И если я получу теперь твое милостивое прощение, которое будет для меня подобно благодатному дождю, пролившемуся на иссушенный зноем сад, я обещаю всегда и во всем быть послушным твоему непререкаемому величеству. Я ни на один волос не отойду от прямого пути повиновения и ни одной мелочи не упущу в соблюдении моих обязанностей и условий почтительного и благопристойного послушания»[84].

По мере того, как чтение письма подходило к концу, на лице Тимура, вначале каменно-неподвижном, все отчетливей проступала злая, саркастическая улыбка.

Истинную цену раскаянию и обещаниям Тохтамыша он давно знал, да и сам не раз в своей жизни прибегал к такого рода уловкам. Ему было совершенно очевидно, что противник его просто не готов к войне и хочет выгадать время, чтобы к ней подготовиться. И потому он сказал:

– Хан Тохтамыш в своем письме много говорит о моей мудрости, а сам, наверно, считает меня глупцом, если думает, что я поверю его обещаниям. Он давал их мне уже не один раз и всегда после этого нарушал.

– Великий хан Тохтамыш, – да будет благословен Аллах, открывающий нам наши ошибки, – сожалеет об этом, великий эмир, и кается перед тобою. Меч сильного и мудрого не сечет склонившейся пред ним повинной головы. И вина великого хана не так велика, как вина его дурных советников, которые не хотят между вами мира и тебя теперь тоже направляют против него, великий эмир, – с поклоном промолвил Карач-мурза и заметил, как при этом искривилось в насмешливой улыбке лицо Эдигея, стоявшего за спиной Тимура.

– У плохого дровосека всегда виноват топор, а у хана Тохтамыша всегда виноваты дурные советники! Разве я стал бы слушать таких советников, которые учат заплатить своим благодетелям злом и неблагодарностью за их добро и помощь? Ты был вместе с ним, когда он шестнадцать лет тому назад приехал ко мне в Самарканд просить приюта и защиты от своих врагов. И ты знаешь, что я принял его как сына, дал ему много больше того, на что он смел надеяться, и сделал его великим ханом татарской Орды. А чем он мне заплатил? Тем, что едва почувствовав свою силу, захотел отнять у меня Азербайджан; потом поднял против меня Хорезм; потом взбунтовал моих эмиров; и наконец, нанес мне предательский удар в спину и напал на Мавераннахр, пока я был занят войной в Персии. А теперь, когда я повернулся к нему лицом и иду на него с двухсоттысячным войском, он просит забыть все это и пишет столько хороших слов! Я не верю этим словам Хан Тохтамыш не отбросил свой кинжал, а только обмазал его медом.
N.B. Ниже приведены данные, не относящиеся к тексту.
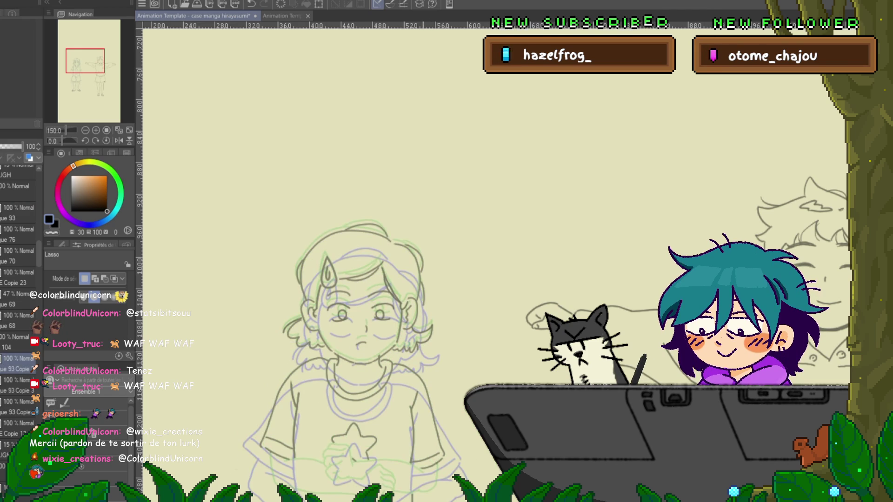
scroll(493, 261, "down", 2)
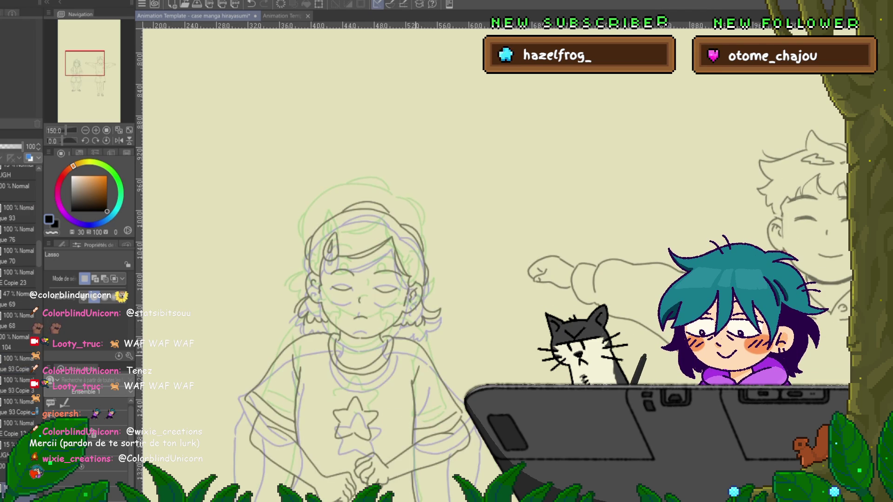
scroll(493, 260, "down", 1)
Но пусть он не думает, что я стану этот кинжал облизывать!

Долго еще Карач-мурза уверял Тимура, что Тохтамыш раскаялся чистосердечно и теперь думает только о том, как загладить свои ошибки. Тимур несколько раз повторил, что этому не верит, но потом перестал возражать и под конец сказал:

– Я выслушал письмо хана Тохтамыша и выслушал то, что он мне сейчас сказал твоими устами. Если он говорит правду, то сам же виноват в том, что этой правде трудно поверить. И все, что я тебе сегодня сказал, я велю написать в письме, которое завтра повезет ему мой посол. А ты останешься здесь. Когда сюда подойдут со своими туменами мои сыновья и эмиры, я соберу курултай[85], и мы решим, нужно ли продолжать поход. На курултае ты сможешь говорить еще, а пока довольно об этом. Сегодня, когда стемнеет, приходи со всеми твоими князьями и старшими нукерами – будем пировать и веселиться.

Карач–мурза с низким поклоном поблагодарил Тимура и, чтобы не поворачиваться к нему спиной, начал отступать назад, продолжая кланяться. Но Железный Хромец сделал знак, чтобы он остановился.
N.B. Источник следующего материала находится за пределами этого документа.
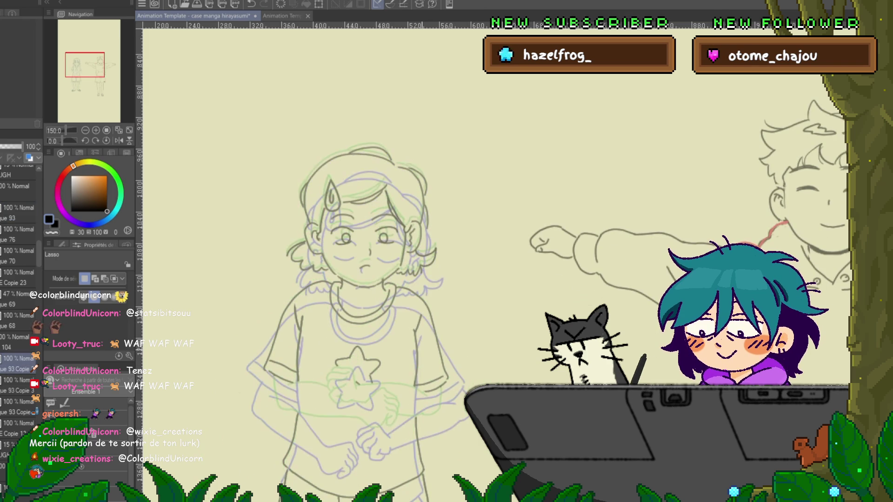
scroll(493, 261, "down", 3)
– Подожди, оглан, теперь я хочу говорить только с тобой, а не с ханом Тохтамышем в твоем лице, – сказал он. – Я рад тебя видеть, потому что ты не такой, как твой хан. И если бы я шестнадцать лет тому назад мог знать то, что я знаю сегодня, повелителем Великой Орды сейчас был бы ты, а не он.

Карач–мурза молча поклонился. Поглядев на него с усмешкой, Тимур добавил:

– Я уже знаю, что в пути ты хорошо заботился о моей племяннице Хатедже и что она очень довольна этим путешествием. Так довольна, что хотела бы ехать с тобой и дальше, до самых садов Аллаха. Она мне все сказала. А что скажешь ты?

– Если пресветлая ханум Хатедже все тебе сказала, великий эмир, то мне к этому нечего добавить, потому что ее устами говорило и мое сердце. И нам остается только ожидать твоего милостивого решения.

– Вам не придется его долго ожидать, потому что я знаю тебя и знаю, что Хатедже сделала хороший выбор. До курултая мы успеем отпраздновать вашу свадьбу.

ГЛАВА XVI

«Пили на пирах у Тимур-бека очень много и очень много веселились До того доходило, что люди падали пьяные и полумертвые, и это там считают большим достоинством, ибо для них нет веселья там, где нет пьяных».

Руис Гонсалес де Клавихо.

Празднество в честь ордынского посла было устроено перед шатром Тимура на просторной площадке, которую кольцом окружали шатры его эмиров и приближенных. На ней в разных местах пылали костры, воины все время поддерживали в них большой огонь, кроме того, когда совсем стемнело, вокруг расставили горящие факелы на высоких подставках.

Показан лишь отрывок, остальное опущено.